Thompson (2003) outlines many processes closely linked with discrimination. He refers to Invisibilzation, a type of discrimination whereby ‘ dominant groups are constantly presented to us, for example through the media, and are strongly associated with power, status, prestige and influence, while other groups are rarely, if ever seen in this light'(Thompson’: 2003.13) This is true of many social groups in social care. People with disabilities are rarely seen in the media.
Infantilisation, which Thompson refers to as ‘ascribing a child-like state to an adult’ (Share and Lalor: 2009:278) is also common in social care. Society tends to regard people who are elderly or who have a disability as ‘child-like and dependant, unable to interact in their own right’. (Thompson: 88)
Thompson also argues that discrimination occurs in other forms such as marginalisation, welfarism, medicalization, dehumanization and trivialization.
The Experience of discrimination in Ireland (2004), a piece of research carried out by the Equality Authority, found that people with disabilities reported one of the highest rates high rates of incidents of discrimination both while accessing services and at work.
Various theories in the area of social psychology focus on the ways to minimise prejudice and discrimination within society.
Allport’s theory known as the Contact Hypothesis, suggests that ‘intergroup contact’ can lead to reducing prejudice but only under a number of suitable conditions. These conditions are that (a) the groups in the situation have equal status, (b) are not competitive and (c) have support from the relevant authorities for the contact and (d) have common goals.
As social care practitioners, we can promote Allport’s theory through the work we do with the various vulnerable groups we are involved with. This can be done by promoting social inclusion within the community.
Although attitudes towards groups such as people with disabilities have changed over recent years, there is much work needed in order to ensure that this group has equal status within our society. The same can be said for the other vulnerable groups we work with as social care practitioners.

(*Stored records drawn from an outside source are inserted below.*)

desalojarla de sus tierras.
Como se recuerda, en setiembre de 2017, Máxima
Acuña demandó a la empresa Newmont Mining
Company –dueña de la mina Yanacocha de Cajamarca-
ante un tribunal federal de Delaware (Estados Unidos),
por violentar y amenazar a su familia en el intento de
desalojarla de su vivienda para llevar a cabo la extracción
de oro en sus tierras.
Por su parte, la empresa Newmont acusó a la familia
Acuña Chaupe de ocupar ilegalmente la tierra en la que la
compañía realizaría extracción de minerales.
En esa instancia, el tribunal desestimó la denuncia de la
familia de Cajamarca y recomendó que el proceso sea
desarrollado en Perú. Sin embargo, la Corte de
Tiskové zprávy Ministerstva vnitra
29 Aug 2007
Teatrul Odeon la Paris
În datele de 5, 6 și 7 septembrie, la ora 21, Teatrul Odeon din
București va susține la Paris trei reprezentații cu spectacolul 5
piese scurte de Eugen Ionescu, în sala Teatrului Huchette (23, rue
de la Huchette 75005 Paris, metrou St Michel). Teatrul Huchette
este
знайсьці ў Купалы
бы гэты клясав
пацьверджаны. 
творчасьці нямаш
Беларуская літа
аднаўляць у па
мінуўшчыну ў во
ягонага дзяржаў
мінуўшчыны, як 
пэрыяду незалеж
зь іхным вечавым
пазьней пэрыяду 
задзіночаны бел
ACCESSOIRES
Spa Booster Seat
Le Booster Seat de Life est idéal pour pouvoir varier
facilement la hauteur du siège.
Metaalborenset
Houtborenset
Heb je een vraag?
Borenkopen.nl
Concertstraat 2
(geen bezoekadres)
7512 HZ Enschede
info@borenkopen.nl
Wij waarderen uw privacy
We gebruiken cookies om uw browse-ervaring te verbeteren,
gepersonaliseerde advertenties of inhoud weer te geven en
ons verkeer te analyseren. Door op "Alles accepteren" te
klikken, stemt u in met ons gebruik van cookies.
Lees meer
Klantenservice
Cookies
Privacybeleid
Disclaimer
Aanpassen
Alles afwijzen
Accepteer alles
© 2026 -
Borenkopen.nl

The subject of prejudice and discrimination is highly relevant to the area of social care and with the help of research carried out in this particular area of social psychology, we can have a clearer understanding of the reasons why, as human-beings, we develop and utilise these actions and behaviours. By having this understanding, we can develop skills and mechanisms to help reduce prejudice and discrimination, and combat the damaging effects that they can have on vulnerable groups in society.